Why Is Protein Important for Your Body?

The human body uses three types of macronutrients: carbohydrates, proteins, and fats.

All are necessary for the diet in varying proportions. You should aim for between 10 and 35 percent of your daily calorie count to consist of protein, bearing in mind that a lot of protein-rich foods also contain fat.


How do our bodies use protein?

There are two types of proteins in human biology: enzymes and structural proteins.

Nothing, absolutely nothing, in the human body happens without the involvement of protein.

Every single biochemical reaction, from the breakdown of glucose into carbon dioxide and water to the formation of new bone in the repair of a fracture, involves enzymes.

Structural proteins include collagen in the skin and in connective tissues like tendons, ligaments, and cartilage.

Cartilage is found in the larynx and respiratory tract and the external ear. It also lines the articulating surfaces of the knees, ankles, and elbows.

The infant skeleton contains a higher percentage of cartilage than the adult and is gradually replaced by bone as the child grows.

What kind of protein is used in this transition from cartilage to bone?



What is an enzyme?

An enzyme is a type of catalyst, which helps to speed up a chemical reaction by lowering the activation energy necessary for it to get started.(1)

Catalysts work by forming a platform that places the reactants close together and in the right positions for the reaction to take place.

It’s kind of like basting or pinning two pieces of fabric together before running them through the sewing machine.

Without them, your material would be flopping around all over the place and you would have a hard time forming a straight seam.

Scientists have calculated that 37 thousand billion chemical reactions take place in the human body every second.

Dr. Richard Wolfenden is a member of the National Academy of Sciences and an alumni professor of chemistry, biochemistry, and biophysics at the University of North Carolina at Chapel Hill.

He reported that a single step in creating nucleic acids, the building blocks of DNA and RNA, would take 78 million years in water in the absence of enzymes. (2)


Protein structure

protein powder structure

The function of a protein determines its structure.

Enzymes are globular molecules made up of building blocks called amino acids, of which there are 20 that we need to worry about.

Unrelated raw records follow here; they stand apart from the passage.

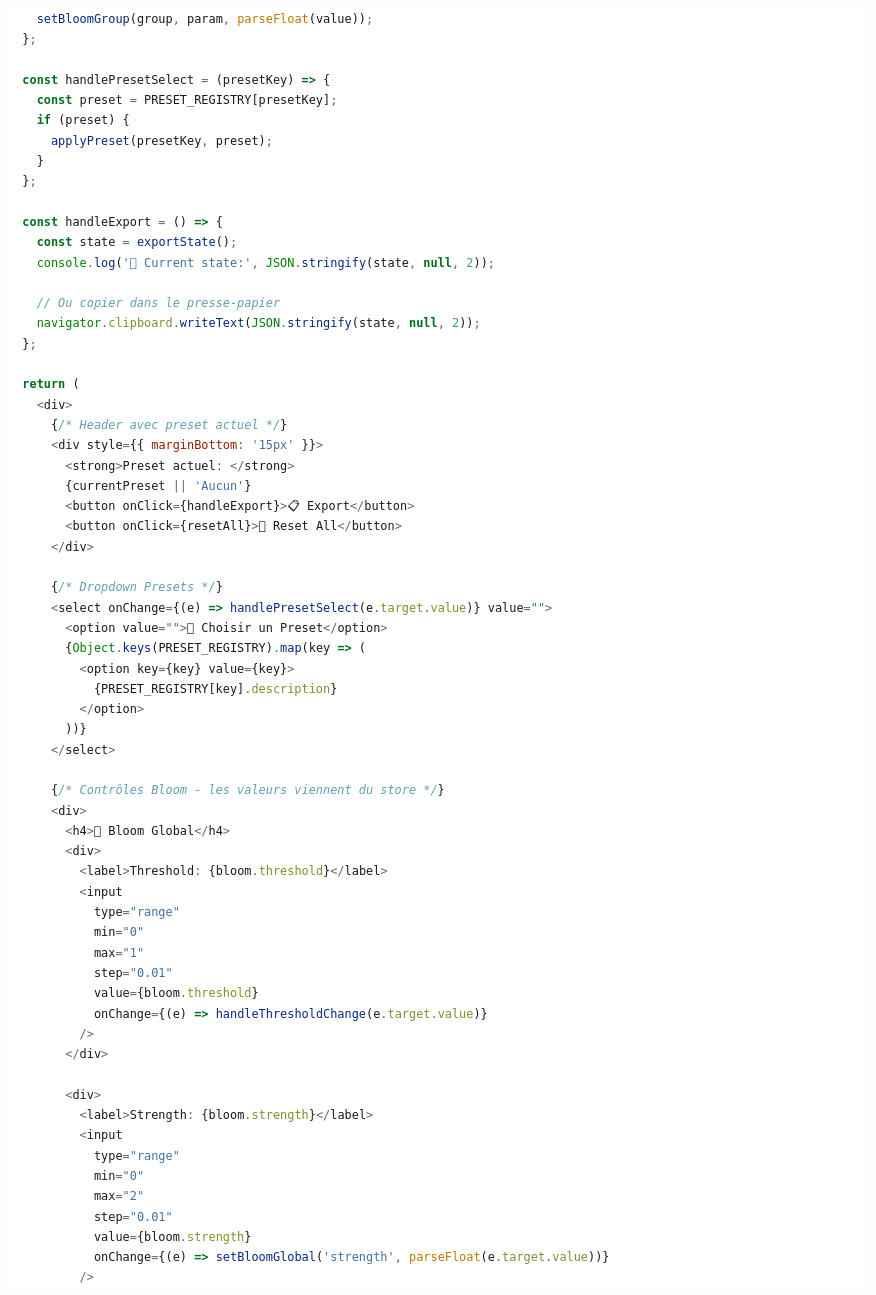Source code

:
 ```javascript
    setBloomGroup(group, param, parseFloat(value));
  };
  
  const handlePresetSelect = (presetKey) => {
    const preset = PRESET_REGISTRY[presetKey];
    if (preset) {
      applyPreset(presetKey, preset);
    }
  };
  
  const handleExport = () => {
    const state = exportState();
    console.log('🎯 Current state:', JSON.stringify(state, null, 2));
    
    // Ou copier dans le presse-papier
    navigator.clipboard.writeText(JSON.stringify(state, null, 2));
  };
  
  return (
    <div>
      {/* Header avec preset actuel */}
      <div style={{ marginBottom: '15px' }}>
        <strong>Preset actuel: </strong>
        {currentPreset || 'Aucun'}
        <button onClick={handleExport}>📋 Export</button>
        <button onClick={resetAll}>🔄 Reset All</button>
      </div>
      
      {/* Dropdown Presets */}
      <select onChange={(e) => handlePresetSelect(e.target.value)} value="">
        <option value="">🎯 Choisir un Preset</option>
        {Object.keys(PRESET_REGISTRY).map(key => (
          <option key={key} value={key}>
            {PRESET_REGISTRY[key].description}
          </option>
        ))}
      </select>
      
      {/* Contrôles Bloom - les valeurs viennent du store */}
      <div>
        <h4>🌟 Bloom Global</h4>
        <div>
          <label>Threshold: {bloom.threshold}</label>
          <input
            type="range"
            min="0"
            max="1"
            step="0.01"
            value={bloom.threshold}
            onChange={(e) => handleThresholdChange(e.target.value)}
          />
        </div>
        
        <div>
          <label>Strength: {bloom.strength}</label>
          <input
            type="range"
            min="0"
            max="2"
            step="0.01"
            value={bloom.strength}
            onChange={(e) => setBloomGlobal('strength', parseFloat(e.target.value))}
          />
```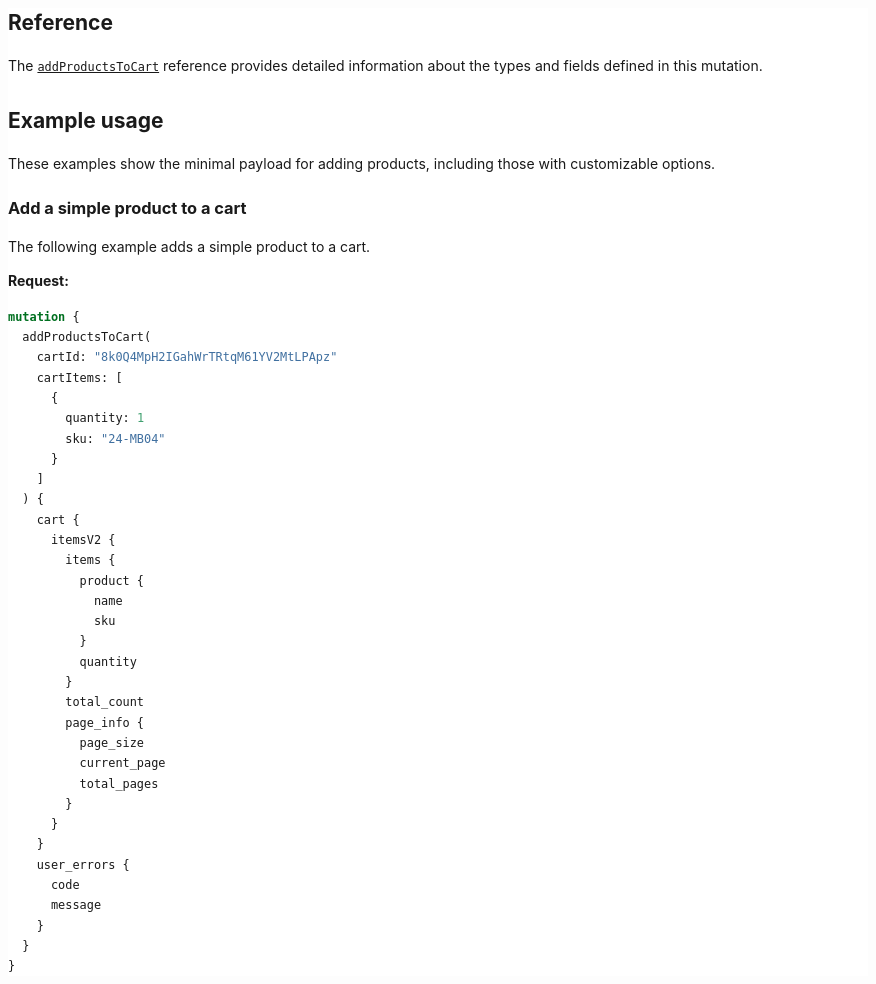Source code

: ## Reference

The [`addProductsToCart`](https://developer.adobe.com/commerce/webapi/graphql-api/index.html#mutation-addProductsToCart) reference provides detailed information about the types and fields defined in this mutation.

## Example usage

These examples show the minimal payload for adding products, including those with customizable options.

### Add a simple product to a cart

The following example adds a simple product to a cart.

**Request:**

```graphql
mutation {
  addProductsToCart(
    cartId: "8k0Q4MpH2IGahWrTRtqM61YV2MtLPApz"
    cartItems: [
      {
        quantity: 1
        sku: "24-MB04"
      }
    ]
  ) {
    cart {
      itemsV2 {
        items {
          product {
            name
            sku
          }
          quantity
        }
        total_count
        page_info {
          page_size
          current_page
          total_pages
        }
      }
    }
    user_errors {
      code
      message
    }
  }
}
```
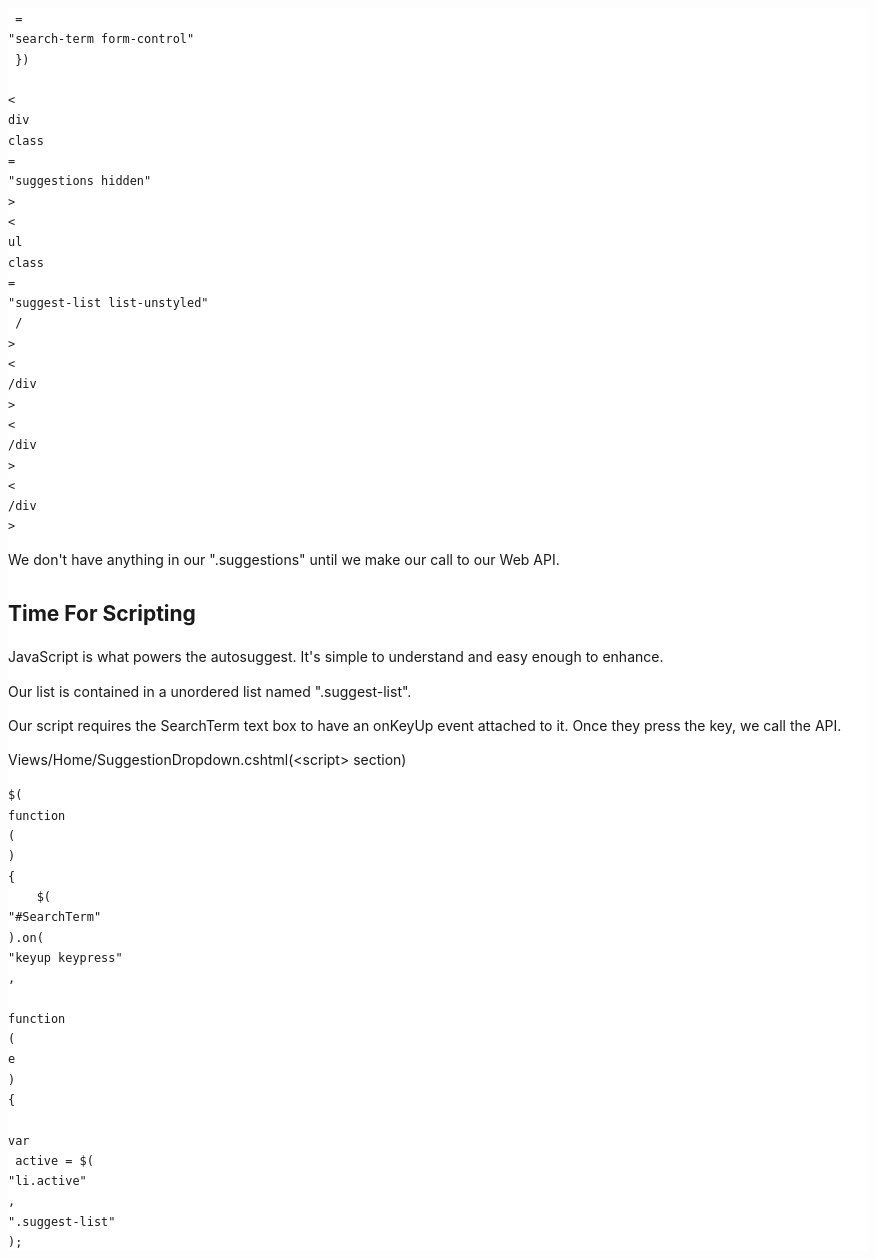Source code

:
 ```
 = 
"search-term form-control"
 })
        
<
div 
class
=
"suggestions hidden"
>
<
ul 
class
=
"suggest-list list-unstyled"
 /
>
<
/div
>
<
/div
>
<
/div
>
```

We don't have anything in our ".suggestions" until we make our call to our Web API.

## Time For Scripting

JavaScript is what powers the autosuggest. It's simple to understand and easy enough to enhance.

Our list is contained in a unordered list named ".suggest-list".

Our script requires the SearchTerm text box to have an onKeyUp event attached to it. Once they press the key, we call the API.

Views/Home/SuggestionDropdown.cshtml\(&lt;script&gt; section\)

```
$(
function
(
) 
{
    $(
"#SearchTerm"
).on(
"keyup keypress"
,
        
function
(
e
) 
{
            
var
 active = $(
"li.active"
, 
".suggest-list"
);
```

Using loads of other enzymes, amino acids are linked together according to a sequence that is determined by the particular gene that codes for that enzyme.

Once a chain of amino acids gets long enough, it starts to fold and twist on itself until held together by internal molecular attractions, and it forms its own distinct shape.

This is called specificity and explains why there are so many different enzymes.

Structural enzymes are built in largely the same way, but they are made from fewer different amino acids than their enzymic counterparts.

This makes them less globular and more elongated.


Protein turnover

Eventually, cells die and proteins and other macromolecules break down.

That is why the body needs a constant source of proteins in the diet so that these proteins can be replaced to create new cells.